Synopses & Reviews
The birth of Dolly -- the world's first clone -- placed in our hands the secret of creation. Few discoveries have so altered our notion of what it means to be human, or presented such a Gordian knot of ethical, spiritual, and scientific questions. Noted science journalist Gina Kolata broke the news nationally in
The New York Times and was the first reporter to speak with Dr. Ian Wilmut, the embryologist who cloned Dolly. Now Kolata reveals the story behind Dolly, interweaving the social and cultural tales of our fear and fascination with cloning, reaching back nearly a century, with the riveting scientific accountof how a clone came to be and the mind-boggling questions Dolly presents for our future.
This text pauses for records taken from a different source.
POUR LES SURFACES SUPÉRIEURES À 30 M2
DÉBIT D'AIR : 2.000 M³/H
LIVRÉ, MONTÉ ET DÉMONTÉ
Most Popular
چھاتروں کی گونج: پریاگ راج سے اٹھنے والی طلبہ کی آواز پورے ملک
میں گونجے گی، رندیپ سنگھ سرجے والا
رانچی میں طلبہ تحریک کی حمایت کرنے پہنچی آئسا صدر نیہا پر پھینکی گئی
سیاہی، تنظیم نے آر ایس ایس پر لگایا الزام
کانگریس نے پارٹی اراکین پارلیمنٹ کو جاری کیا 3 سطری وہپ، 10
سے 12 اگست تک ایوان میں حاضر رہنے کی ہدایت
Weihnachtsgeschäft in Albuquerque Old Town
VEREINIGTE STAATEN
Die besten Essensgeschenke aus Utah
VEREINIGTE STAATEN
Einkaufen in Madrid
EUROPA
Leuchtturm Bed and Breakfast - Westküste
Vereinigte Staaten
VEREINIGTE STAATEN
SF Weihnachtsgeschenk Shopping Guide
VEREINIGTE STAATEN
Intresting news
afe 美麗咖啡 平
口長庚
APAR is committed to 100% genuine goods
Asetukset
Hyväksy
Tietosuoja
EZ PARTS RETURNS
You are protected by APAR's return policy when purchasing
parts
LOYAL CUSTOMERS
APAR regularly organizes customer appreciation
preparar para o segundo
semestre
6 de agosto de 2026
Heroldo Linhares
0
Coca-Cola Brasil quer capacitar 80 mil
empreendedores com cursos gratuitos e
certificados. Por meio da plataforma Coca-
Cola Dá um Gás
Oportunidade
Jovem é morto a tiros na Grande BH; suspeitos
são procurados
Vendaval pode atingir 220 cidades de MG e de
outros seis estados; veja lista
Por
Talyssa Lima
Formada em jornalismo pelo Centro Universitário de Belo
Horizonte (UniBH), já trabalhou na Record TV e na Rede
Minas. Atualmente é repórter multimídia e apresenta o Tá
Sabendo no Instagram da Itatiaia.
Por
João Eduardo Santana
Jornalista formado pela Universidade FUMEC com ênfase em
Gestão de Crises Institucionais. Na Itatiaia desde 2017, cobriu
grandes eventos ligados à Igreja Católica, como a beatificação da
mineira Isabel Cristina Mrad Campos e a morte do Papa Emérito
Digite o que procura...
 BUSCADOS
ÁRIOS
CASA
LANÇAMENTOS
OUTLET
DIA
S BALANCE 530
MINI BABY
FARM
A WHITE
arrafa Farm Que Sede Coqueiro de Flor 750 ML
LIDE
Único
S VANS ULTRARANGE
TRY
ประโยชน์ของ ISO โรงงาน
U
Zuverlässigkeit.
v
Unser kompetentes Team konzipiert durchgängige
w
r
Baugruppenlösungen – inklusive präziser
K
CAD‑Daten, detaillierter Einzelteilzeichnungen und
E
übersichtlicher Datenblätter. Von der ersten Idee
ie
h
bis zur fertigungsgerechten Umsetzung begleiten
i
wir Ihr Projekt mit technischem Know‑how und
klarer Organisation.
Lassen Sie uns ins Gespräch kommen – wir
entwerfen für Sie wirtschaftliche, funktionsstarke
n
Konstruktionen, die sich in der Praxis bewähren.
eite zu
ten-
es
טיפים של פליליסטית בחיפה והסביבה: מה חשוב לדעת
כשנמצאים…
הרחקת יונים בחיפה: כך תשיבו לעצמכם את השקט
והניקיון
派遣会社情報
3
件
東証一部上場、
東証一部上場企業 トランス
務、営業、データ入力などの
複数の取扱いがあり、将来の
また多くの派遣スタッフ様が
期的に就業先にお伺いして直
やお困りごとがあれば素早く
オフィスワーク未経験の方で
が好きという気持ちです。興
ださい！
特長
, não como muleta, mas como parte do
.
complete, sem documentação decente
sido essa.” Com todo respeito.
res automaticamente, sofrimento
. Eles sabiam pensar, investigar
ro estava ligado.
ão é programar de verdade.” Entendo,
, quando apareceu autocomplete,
Clone is a compelling blend of scientific suspense, dreams dashed, and frauds exposed, with provocative philosophical questions and an astute assessment of why Dolly's birth was only possible now. Like The Making of the Atomic Bomb, Lucy, and Chaos, this book gives us a window on history in the making, and an understanding of its profound effect on our lives.
Synopsis
The birth of Dolly - the world's first clone - literally placed in our hands the secret of creation. Few discoveries have so challenged our sense of identity or presented such a complex knot of pressing ethical, spiritual, and scientific dilemmas. Science journalist Gina Kolata, the first reporter to speak with Dr. Ian Wilmut, the embryologist who cloned Dolly, has had unprecedented access to key scientists, ethicists, and experts at the center of the event. In this book, she reveals the story behind Dolly - reaching back to our earliest attempts to clone, uncovering the startling, largely unreported events that led to Dolly's birth, and exploring the mind-boggling questions that Dolly presents for our future.
About the Author
Science journalist Gina Kolata has been writing for The New York Times for a decade. Winner of many awards, she holds a bachelor's degree in microbiology and a master's degree in mathematics, and she studied molecular biology on the graduate level at the Massachusetts Institute of Technology. Author of three previous books, she has often appeared on national media. She lives with her family in New Jersey.